As stated in the report and pointed out by the team, they are aware of this, as it is part of their design and is intended to be this way.
The dao.care team is not worried about this, as they don't think, that making use of this will be socially possible. We agree with this.
The dao.care team understands our concerns. However, they intended this feature the way it is implemented, in order to allow for "rage quits", which is understandable. We agree with this.
The dao.care team stated that adding a concealment mechanism for the votes would add a level of complexity to the system that they are not looking to introduce during this iteration. We agree with this.
The dao.care team states, that they like the large limit, but they introduced a new function that allows an additional set of admin keys to immediately declare the state of emergency. As this ensures, that in the case of an "early failure" of any of the systems everyone will get their money back as soon as the team declares the state of emergency, we think that this is a good way to handle it.
Two major additional features or modifications have been implemented since we audited the code in the context of this pull request: 1) Upgrade to Solidity version 0.6.10 and 2) the ability to partially deposit and withdraw funds. The main reason for (1) is to account for failures in the aDai contract, which is now being handled in a try catch manner. We checked the pull request that contained these changes and were not able to find any issues that have been introduced this way. We further used an automated code checking software (MythX) to verify that we haven't missed anything.

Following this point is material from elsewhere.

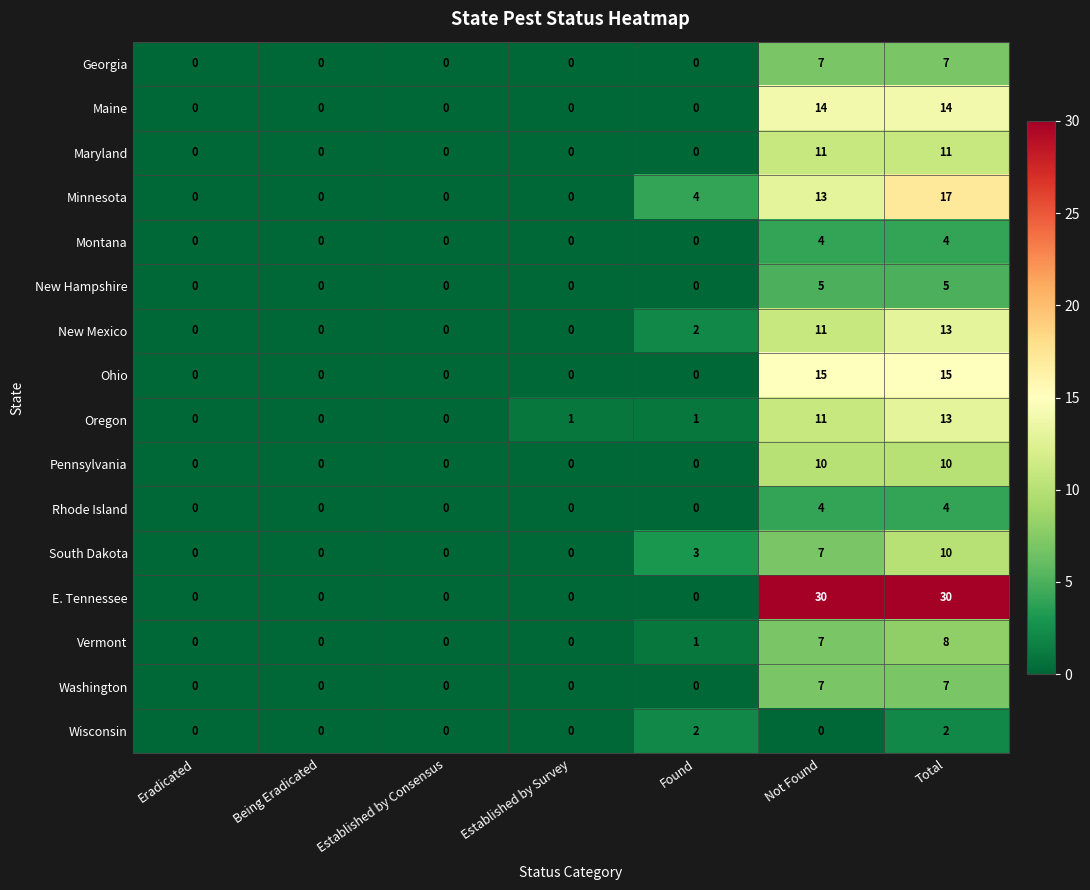

At which category is the sum across all series the highest?

Total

As of the date of publication, the information provided in this report reflects the presently held understanding of the auditor’s knowledge of security patterns as they relate to the client’s contract(s), assuming that blockchain technologies, in particular, will continue to undergo frequent and ongoing development and therefore introduce unknown technical risks and flaws. The scope of the audit presented here is limited to the issues identified in the preliminary section and discussed in more detail in subsequent sections. The audit report does not address or provide opinions on any security aspects of the Solidity compiler, the tools used in the development of the contracts or the blockchain technologies themselves, or any issues not specifically addressed in this audit report.

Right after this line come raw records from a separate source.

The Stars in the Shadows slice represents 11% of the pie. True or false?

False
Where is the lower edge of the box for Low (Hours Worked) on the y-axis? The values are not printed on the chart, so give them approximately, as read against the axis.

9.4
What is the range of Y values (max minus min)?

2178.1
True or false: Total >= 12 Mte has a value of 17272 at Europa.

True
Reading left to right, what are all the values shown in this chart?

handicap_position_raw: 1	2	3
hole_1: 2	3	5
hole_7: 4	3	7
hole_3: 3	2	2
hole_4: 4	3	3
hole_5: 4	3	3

The audit report makes no statements or warranties about the utility of the code, safety of the code, suitability of the business model, investment advice, endorsement of the platform or its products, the legal framework for the business model, or any other statements about the suitability of the contracts for a particular purpose, or their bug-free status.
To the full extent permissible by applicable law, the auditors disclaim all warranties, express or implied. The information in this report is provided “as is” without warranty, representation, or guarantee of any kind, including the accuracy of the information provided. The auditors hereby disclaim, and each client or user of this audit report hereby waives, releases and holds all auditors harmless from, any and all liability, damage, expense, or harm (actual, threatened, or claimed) from such use.

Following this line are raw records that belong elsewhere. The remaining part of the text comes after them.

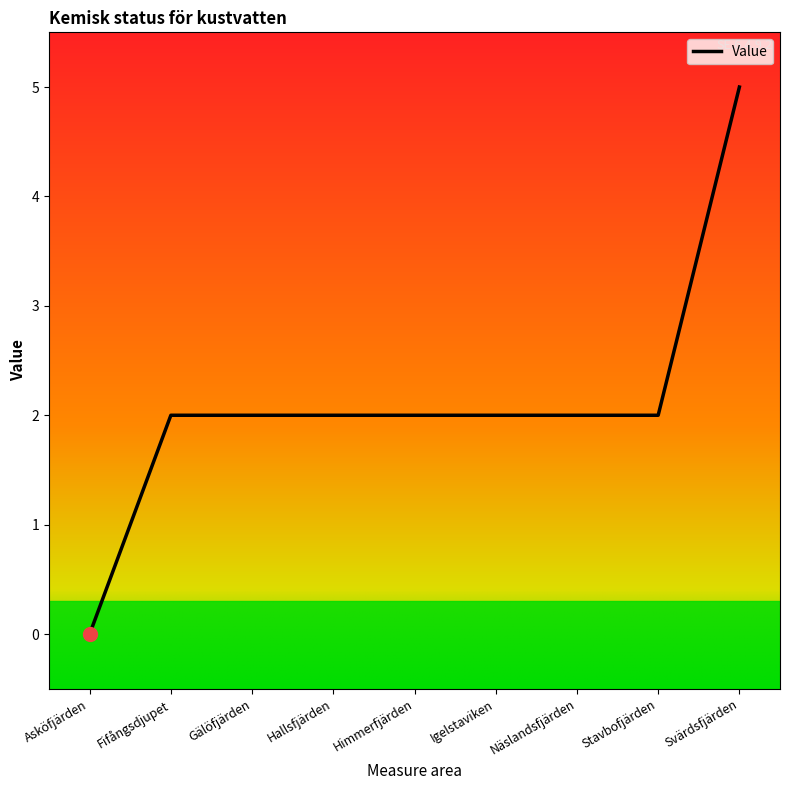

Reading right to left, what are all the values shown in this chart?

5	2	2	2	2	2	2	2	0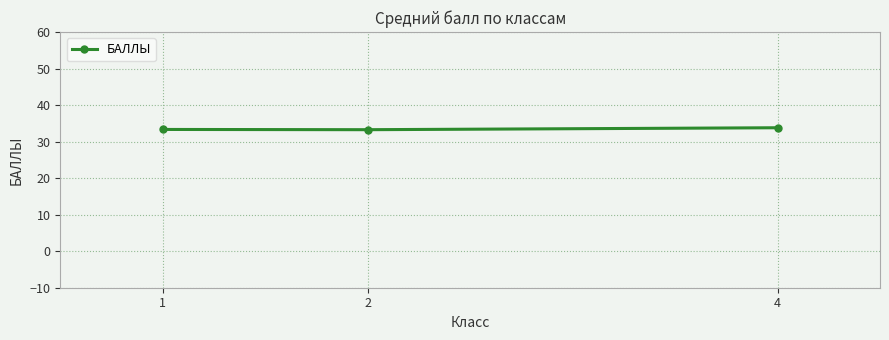

What is the change in value from 1 to 4?

+0.5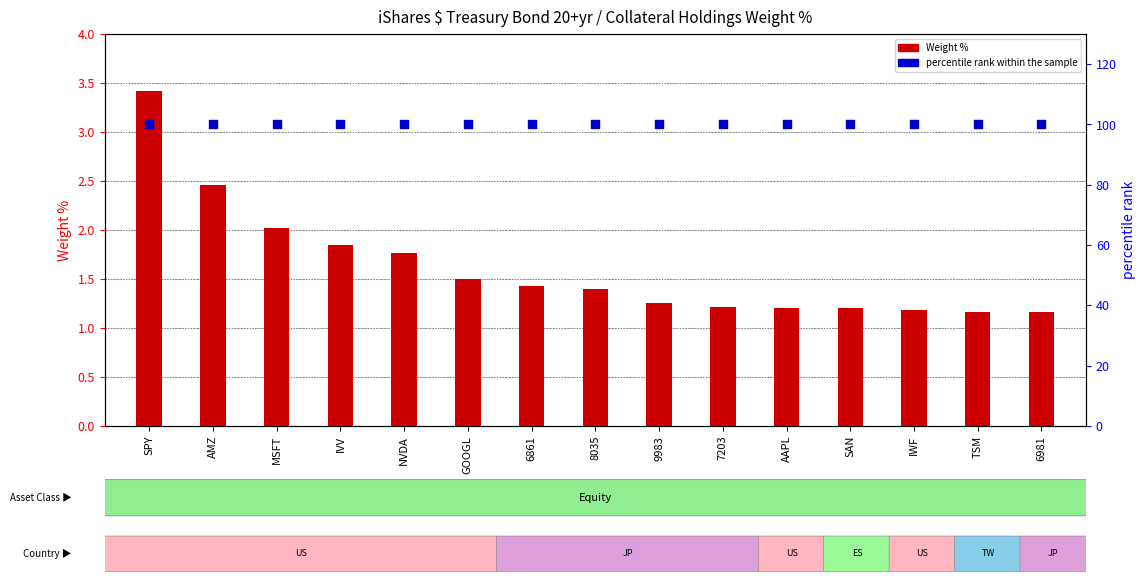

At how many categories does at least one series exceed 79?

15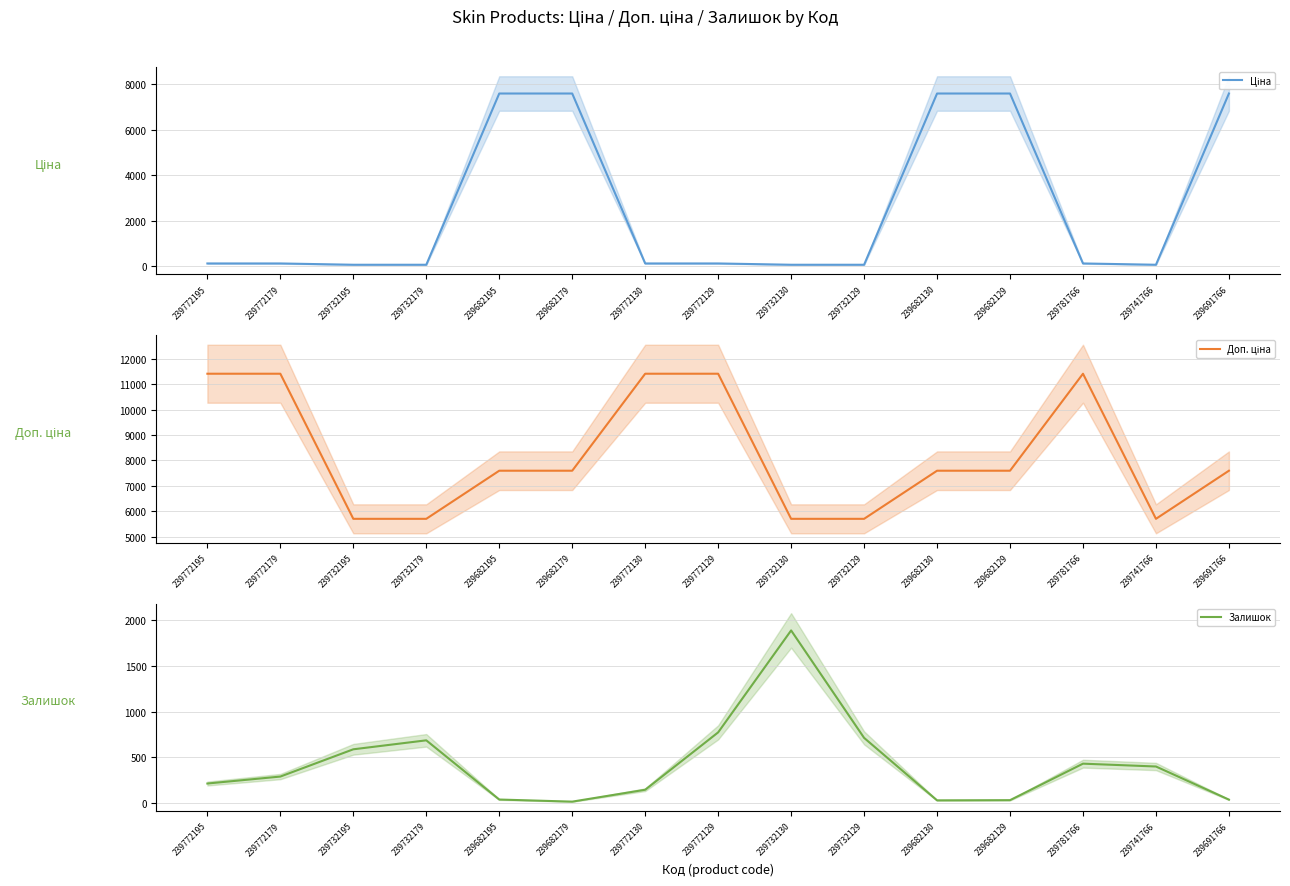

Between 239682195 and 239682179, which series saw the biggest shift?

Залишок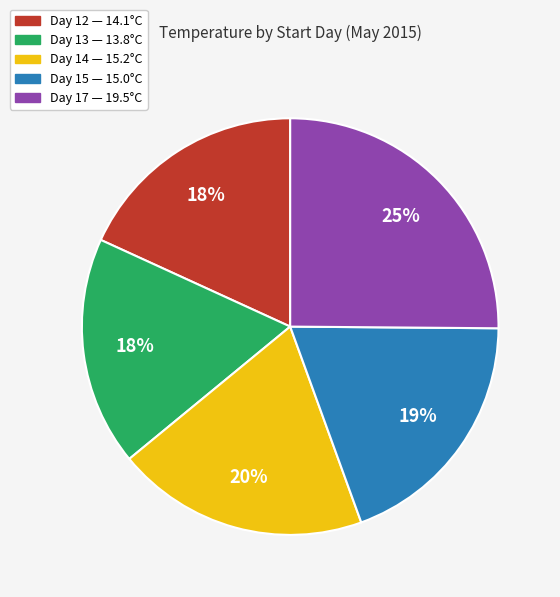

Is there any slice that represents more than half of the pie?

No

We store our public audit reports on IPFS; a peer-to-peer network called the "Inter Planetary File System". This allows us to store our reports in a distributed network instead of just a single server, so even if our website is down, every report is still available.
The IPFS Hash, a unique identifier of the report, is signed on-chain by both the client and us to prove that both sides have approved this audit report. This signing mechanism allows users to verify that neither side has faked or tampered with the audit.